## WHAT YOU WILL DO
Retype exactly the lines from the one that contains "pyautogui.rightClick(747, 493)" through the final line of the material below, and add nothing else.

<<<<

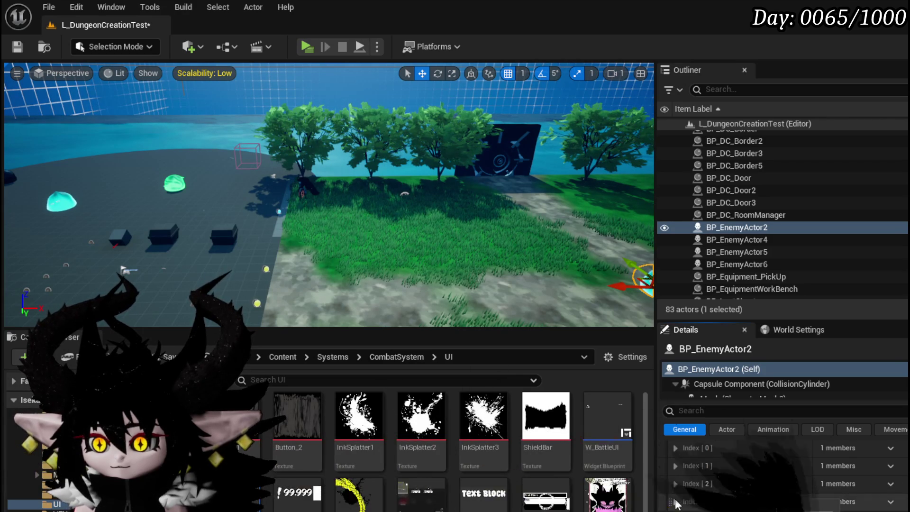
pyautogui.scroll(1, 784, 474)
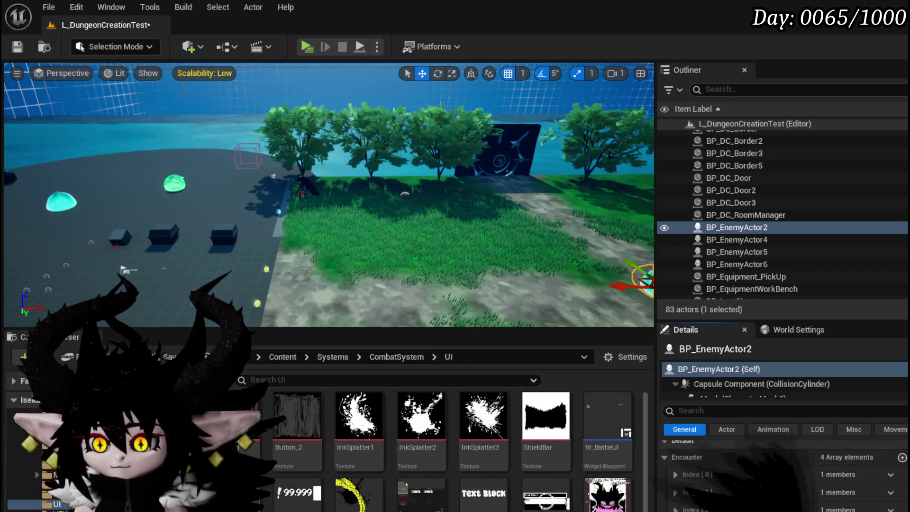
pyautogui.click(683, 505)
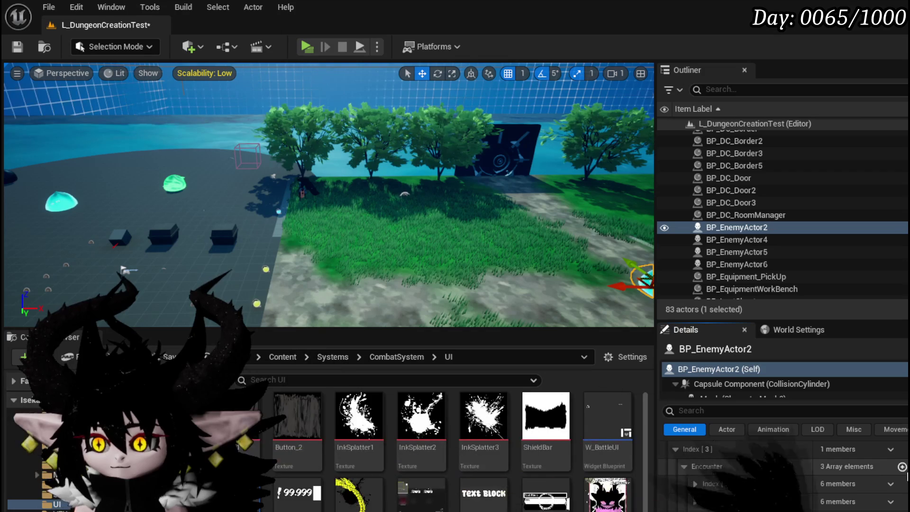
pyautogui.click(902, 466)
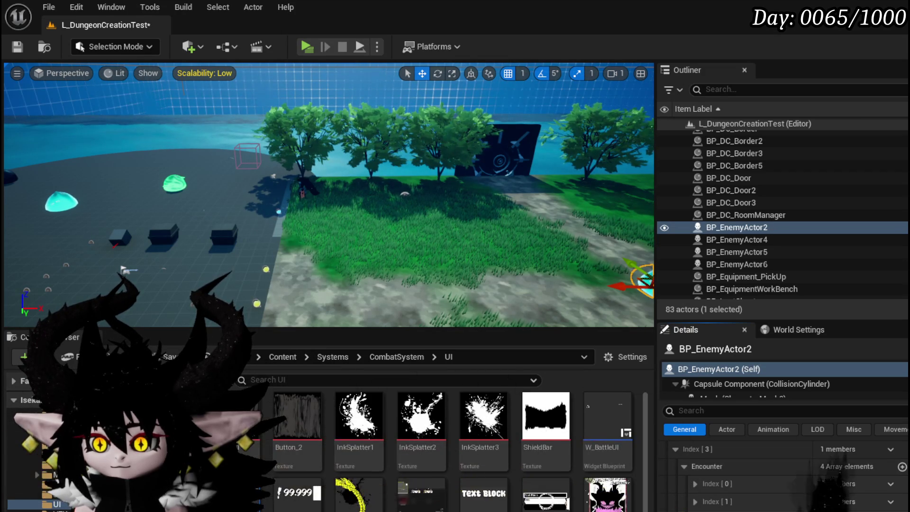
pyautogui.rightClick(747, 493)
pyautogui.click(785, 455)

>>>>

## ANSWER TO THIS EXERCISE
pyautogui.rightClick(747, 493)
pyautogui.click(785, 455)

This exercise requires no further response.